As pessoas tomam remédios para agüentar o rojão da vida e se acreditarem normais

 

De repente, surge uma fissura grave na couraça dos psicólogos, psiquiatras e psicanalistas. As sessões com os pacientes não chegariam a lugar nenhum, dizem alguns. Os problemas e distúrbios de comportamentos hoje são resolvidos com drogas, afirmam outros. Entretanto, na edição de Veja, de 14 de março, o psiquiatra americano Peter Kramer, [veja artigo abaixo], diz que: “todos os remédios da classe dos inibidores de recaptação de serotonina, da qual o Prozac faz parte, são, em minha opinião, antidepressivos medíocres.” Daí, por exemplo, tanta controvérsia sobre o Prozac e seus sucessores que deixaram milhares de divãs sem pacientes.

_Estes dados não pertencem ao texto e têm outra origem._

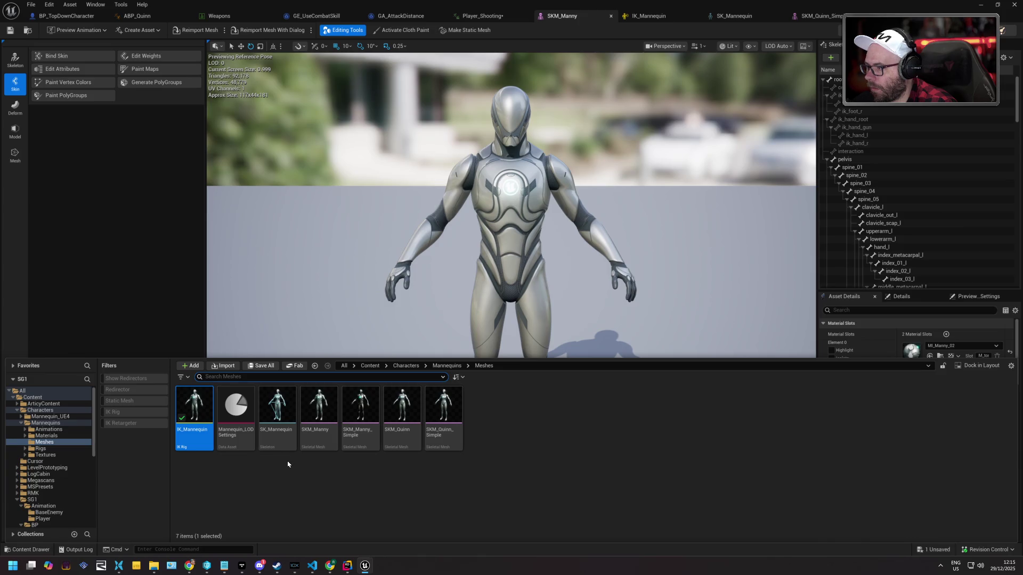
double_click(282, 408)
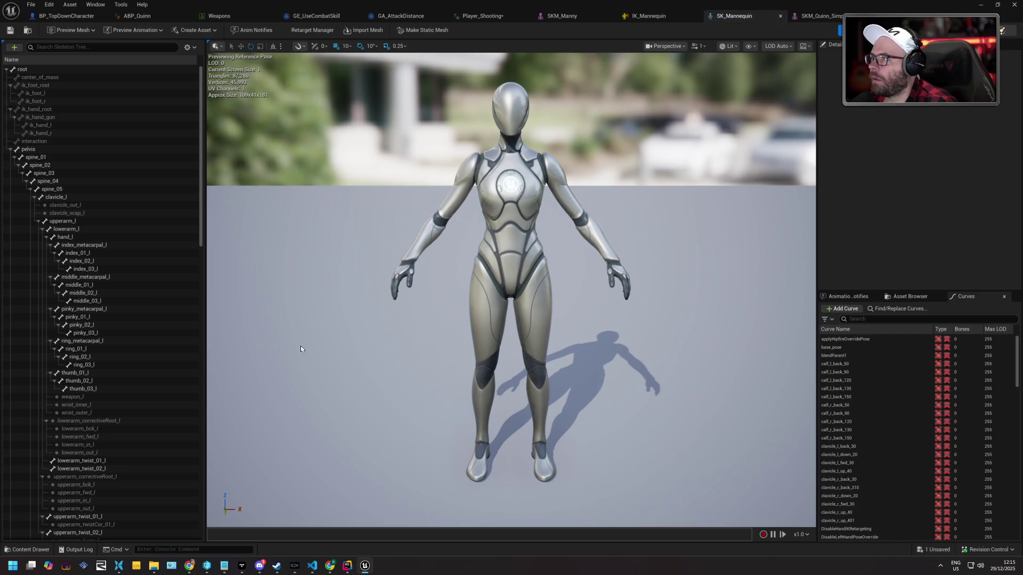
Update all SK_Mannequin retarget sources and preview the AM_DistantAttack montage, then return to IK_Mannequin
click(308, 32)
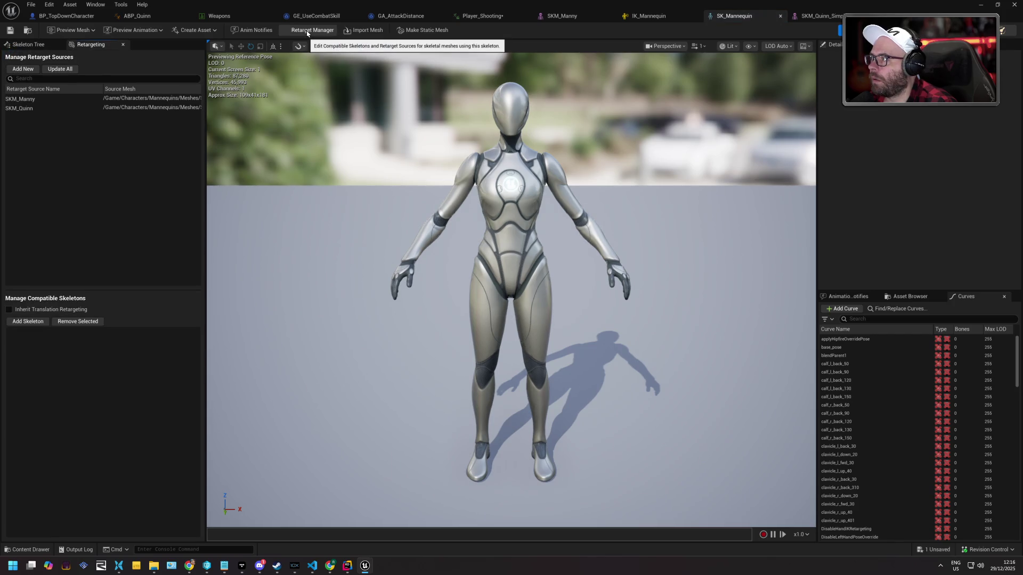
click(63, 70)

Agora, os tricíclicos voltam para valer. Com quem a verdade ou a certeza?

Será por tal fato que na classe médica há gracejo antigo? Ele diz, mais ou menos, o seguinte: O clínico geral sabe tudo e não faz nada, o cirurgião não sabe nada e faz tudo e o psiquiatra nem sabe nada e nem faz nada. Mera piada, é claro.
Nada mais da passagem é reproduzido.